Estes são dados do mercado nacional, elaborados a partir dos prazos de pagamentos das entidades empresariais públicas e privadas. Mas a questão é mais alargada, transversal a vários países europeus. Um outro empresário contactado pelo DV admite: "O ano ainda não acabou, mas vai ser seguramente a melhor faturação de sempre que terei, o problema é cobrá-la. Ainda ontem recebemos dinheiro de uma produção feita em junho", explica. "Quando há diminuição das quantidades vendidas, o efeito colateral são os atrasos nos pagamentos. Infelizmente, é uma situação transversal e pouco mais há a fazer do que acionar os seguros de crédito", diz um outro.

A consequência é que o número de empresas em dificuldades está a aumentar. Basta ter em conta os dados das insolvências, que cresceram 32,1% em outubro, e 19,7% no acumulado dos primeiros 10 meses do ano, e das ações judiciais, com crescimento homólogo mensal de 5,5%, e de 0,8% no acumulado a outubro. Em causa estão mais de 1600 processos de insolvência em 2023 e quase 22 800 ações judiciais.

PME "não podem ser o banco das grandes empresas"

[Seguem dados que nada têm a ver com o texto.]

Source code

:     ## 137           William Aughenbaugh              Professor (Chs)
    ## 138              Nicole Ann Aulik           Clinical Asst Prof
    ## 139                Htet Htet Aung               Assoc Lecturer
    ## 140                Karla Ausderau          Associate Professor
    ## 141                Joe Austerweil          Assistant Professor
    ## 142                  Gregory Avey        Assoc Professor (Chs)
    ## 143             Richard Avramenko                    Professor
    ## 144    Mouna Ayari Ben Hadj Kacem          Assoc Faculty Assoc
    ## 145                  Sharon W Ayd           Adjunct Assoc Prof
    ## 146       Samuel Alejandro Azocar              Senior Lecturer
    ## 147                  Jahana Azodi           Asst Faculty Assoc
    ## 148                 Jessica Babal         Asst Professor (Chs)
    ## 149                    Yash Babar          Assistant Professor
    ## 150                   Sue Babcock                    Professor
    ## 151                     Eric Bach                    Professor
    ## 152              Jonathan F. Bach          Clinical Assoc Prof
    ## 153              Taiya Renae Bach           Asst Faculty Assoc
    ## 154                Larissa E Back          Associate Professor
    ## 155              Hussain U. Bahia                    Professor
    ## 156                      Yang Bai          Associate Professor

A Comissão Europeia propôs, em setembro, uma revisão da diretiva sobre os atrasos de pagamentos, com um prazo máximo de 30 dias para liquidação das faturas. Róza Thun, a relatora do Parlamento Europeu sobre esta matéria, não avança qual o prazo que proporá na sua proposta, que será conhecida a 4 de dezembro, mas é perentória: "As PME não podem ser um banco para [financiar] as grandes empresas, o dinheiro tem de fluir".

A eurodeputada polaca falava ao DV à margem da Assembleia das PME, que decorreu recentemente em Bilbau, no âmbito da presidência espanhol da UE, e na qual a questão dos atrasos nos pagamentos esteve em grande destaque, bem como a falta de mão-de-obra qualificadas, dois temas que prejudicam o desenvolvimento destas empresas que representam quase 99% do tecido empresarial da União Europeia. "Não podemos continuar assim. O facto de as PME serem pagas de forma tão tardia implica que não se conseguem desenvolver, não conseguem investir em inovação, nem pagar corretamente aos seus funcionários. Elas são o sistema nervoso central da nossa economia e do mercado interno, precisamos de olhar por elas e não as deixar ficar à espera do dinheiro que é delas e devia chegar depressa. É uma questão que será saudável para toda a economia", sustenta.

Sobre o prazo máximo a impor como adequado para liquidar faturas, Róza Thun admite que a proposta da Comissão Europeia "é razoável", mas lembra que há setores que a criticam fortemente e outros "totalmente entusiásticos" na sua defesa. "Ou se adora ou se odeia, mas ninguém aparece com uma proposta melhor. Portanto, diria que nos parece uma solução bastante razoável o que a CE propõe. Mas vamos a ver o que sai do Parlamento Europeu, porque ainda temos que o discutir com os restantes grupos e depois veremos", sublinha.

A posição do Parlamento Europeu há de ser votada em março, em sessão plenária, mas há eleições europeias em junho, pelo que o triálogo - as negociações com o Conselho e a Comissão - só terá lugar depois disso e deverá levar tempo. "Acho que temos que contar com, pelo menos, um ano pela frente", refere a eurodeputada.

Reconhecendo que este é um problema que se arrasta desde sempre, Róza Thun acredita que, desta vez, a situação vai mesmo mudar. "Agora, em vez de uma diretiva será um regulamento europeu. Uma diretiva é transposta para a legislação dos Estados-membros, um regulamento é imediato. Será mais rápido, não será precisa legislação adicional para a sua implementação. Acredito que será isto que nos permitirá realmente começar a mudar as coisas nesta matéria. O tempo entre a emissão da fatura e o seu pagamento tem que ser muito mais curto", frisa.